**** SUPPLIED TEXT ****

Data Transforms Sandbox

Technical Preview

Technical preview features are not supported for production deployments.

Redpanda data transforms provide a framework to create, build, and deploy inline data transformations on data written to Redpanda topics. You can develop custom data functions, which run asynchronously using a WebAssembly (Wasm) engine inside a Redpanda broker. A transform function processes every message produced to an input topic and returns one or more messages that are then produced to an output topic.

With data transforms, you can perform common data streaming tasks like filtering, scrubbing/cleaning/redacting, and normalizing and transcoding (for example, converting JSON to Avro). This is done efficiently within Redpanda, without the overhead of sending data to a separate stream processing environment or pushing this work onto consuming applications. Data transforms dramatically simplify the effort of delivering validated and pre-processed data to consumers in the form they expect. Data transforms can also interact with the Redpanda Schema Registry to work with encoded data types.

This technical preview provides a Docker container with a single broker to test Redpanda data transforms. You can develop data transforms with rpk transform commands. This page provides steps to initialize a transform project with rpk transform init, edit the transform logic in transform.go, then build and deploy the transform to a Redpanda cluster.

Share your feedback in the #wasm-transforms Redpanda Community Slack channel or in the feedback form.

Run data transforms

Follow these steps to set up, create, build, and deploy a Redpanda data transforms project in Golang.

Prerequisites

  1. Install Golang (latest version: 1.20).

  2. Install Docker.

**** MATERIAL SUPPLIED ****

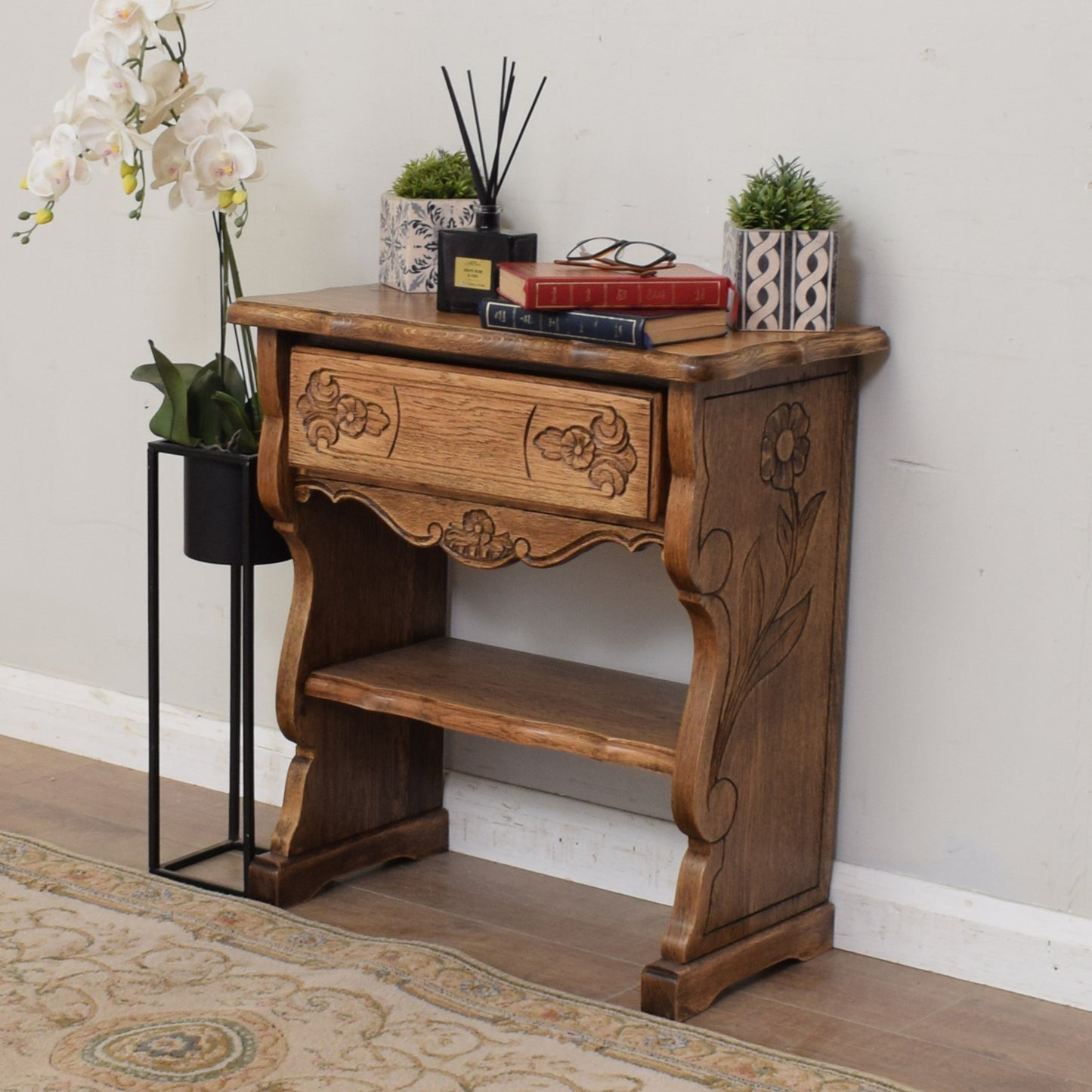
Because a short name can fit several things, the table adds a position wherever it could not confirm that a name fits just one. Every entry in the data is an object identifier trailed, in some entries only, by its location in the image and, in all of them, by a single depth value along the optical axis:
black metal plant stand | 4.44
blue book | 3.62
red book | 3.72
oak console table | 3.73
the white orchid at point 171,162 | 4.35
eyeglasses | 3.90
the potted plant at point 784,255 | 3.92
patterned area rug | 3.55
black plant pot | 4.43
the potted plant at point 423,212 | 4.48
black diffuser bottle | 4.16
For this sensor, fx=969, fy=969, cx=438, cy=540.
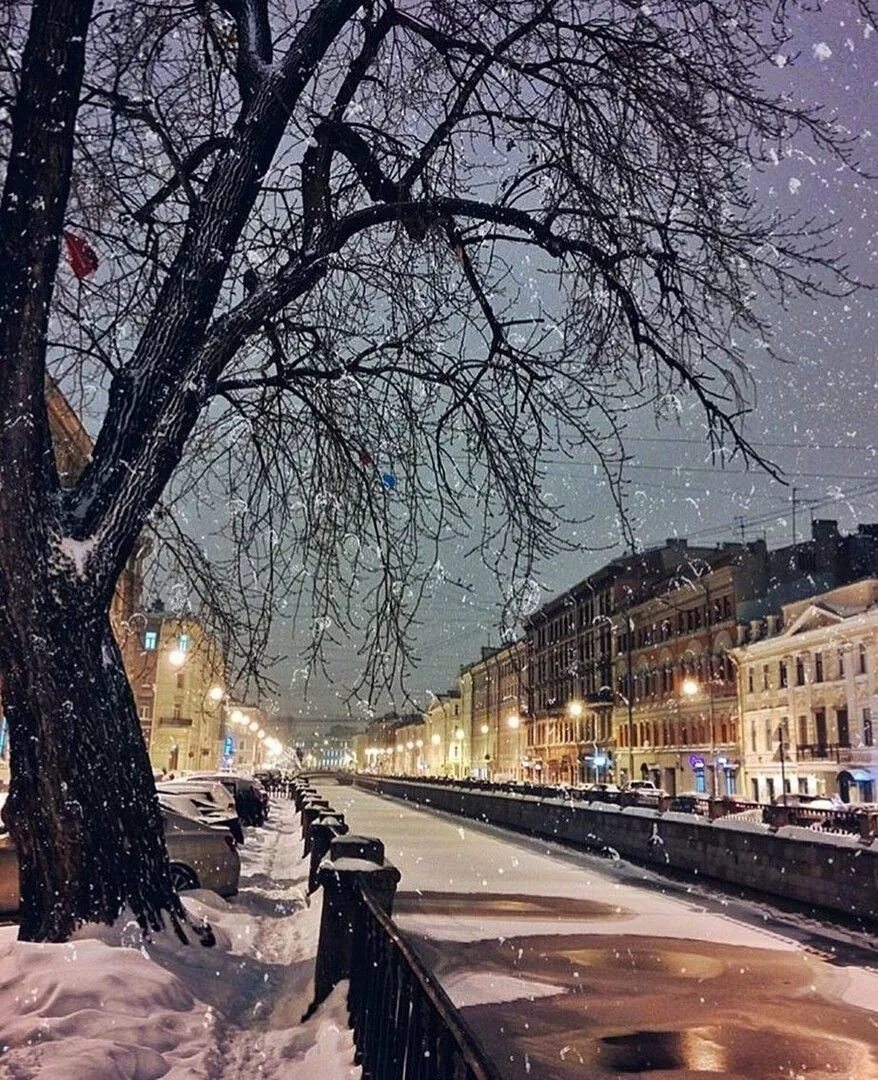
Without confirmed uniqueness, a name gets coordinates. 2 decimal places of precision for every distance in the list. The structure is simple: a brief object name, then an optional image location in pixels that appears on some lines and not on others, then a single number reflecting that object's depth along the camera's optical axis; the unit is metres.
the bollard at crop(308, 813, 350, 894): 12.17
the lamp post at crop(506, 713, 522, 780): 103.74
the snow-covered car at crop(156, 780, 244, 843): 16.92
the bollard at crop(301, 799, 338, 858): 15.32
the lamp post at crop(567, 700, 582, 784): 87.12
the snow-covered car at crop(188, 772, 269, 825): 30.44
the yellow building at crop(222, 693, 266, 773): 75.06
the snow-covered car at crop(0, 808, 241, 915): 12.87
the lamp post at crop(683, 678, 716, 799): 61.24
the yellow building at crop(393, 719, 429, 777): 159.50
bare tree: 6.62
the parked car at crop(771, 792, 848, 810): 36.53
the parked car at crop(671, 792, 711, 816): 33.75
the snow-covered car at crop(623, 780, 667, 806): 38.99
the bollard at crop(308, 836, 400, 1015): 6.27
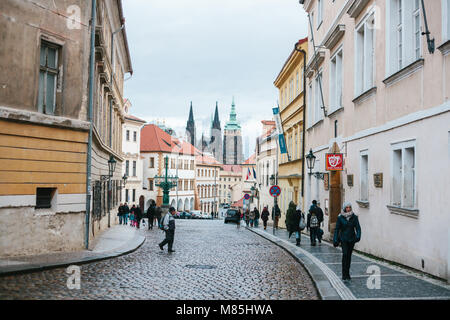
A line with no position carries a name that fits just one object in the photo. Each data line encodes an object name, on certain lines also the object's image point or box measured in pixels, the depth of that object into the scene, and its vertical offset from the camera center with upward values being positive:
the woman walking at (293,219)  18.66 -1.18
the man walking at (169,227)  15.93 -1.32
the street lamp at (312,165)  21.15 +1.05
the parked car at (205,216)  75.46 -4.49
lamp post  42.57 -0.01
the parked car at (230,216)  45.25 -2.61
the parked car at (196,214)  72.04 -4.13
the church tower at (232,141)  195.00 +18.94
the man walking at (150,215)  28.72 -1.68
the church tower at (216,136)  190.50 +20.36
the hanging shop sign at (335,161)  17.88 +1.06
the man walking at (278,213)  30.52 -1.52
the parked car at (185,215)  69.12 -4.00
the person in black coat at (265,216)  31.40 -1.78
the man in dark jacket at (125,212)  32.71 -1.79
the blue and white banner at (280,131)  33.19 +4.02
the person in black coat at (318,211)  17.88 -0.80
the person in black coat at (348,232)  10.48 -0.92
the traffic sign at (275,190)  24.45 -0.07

****

EXERCISE REQUIREMENTS:
1. Condense the paragraph of the Redpanda data transforms page that begins "With data transforms, you can perform" into a short bulleted list that keeps its main facts.
2. Print the part of the Redpanda data transforms page starting at "This technical preview" and ending at "(latest version: 1.20).".

SOLUTIONS BY TASK:
1.
- Data transforms handle common streaming tasks: filtering, scrubbing/cleaning/redacting, normalizing, and transcoding (for example, JSON to Avro).
- The work runs efficiently inside Redpanda. It does not need a separate stream processing environment, and consuming applications do not have to do it.
- Data transforms greatly simplify delivering validated, pre-processed data to consumers in the form they expect.
- They can interact with the Redpanda Schema Registry to work with encoded data types.

2.
This technical preview provides a Docker container with a single broker to test Redpanda data transforms. You can develop data transforms with rpk transform commands. This page provides steps to initialize a transform project with rpk transform init, edit the transform logic in transform.go, then build and deploy the transform to a Redpanda cluster.

Share your feedback in the #wasm-transforms Redpanda Community Slack channel or in the feedback form.

Run data transforms

Follow these steps to set up, create, build, and deploy a Redpanda data transforms project in Golang.

Prerequisites

  1. Install Golang (latest version: 1.20).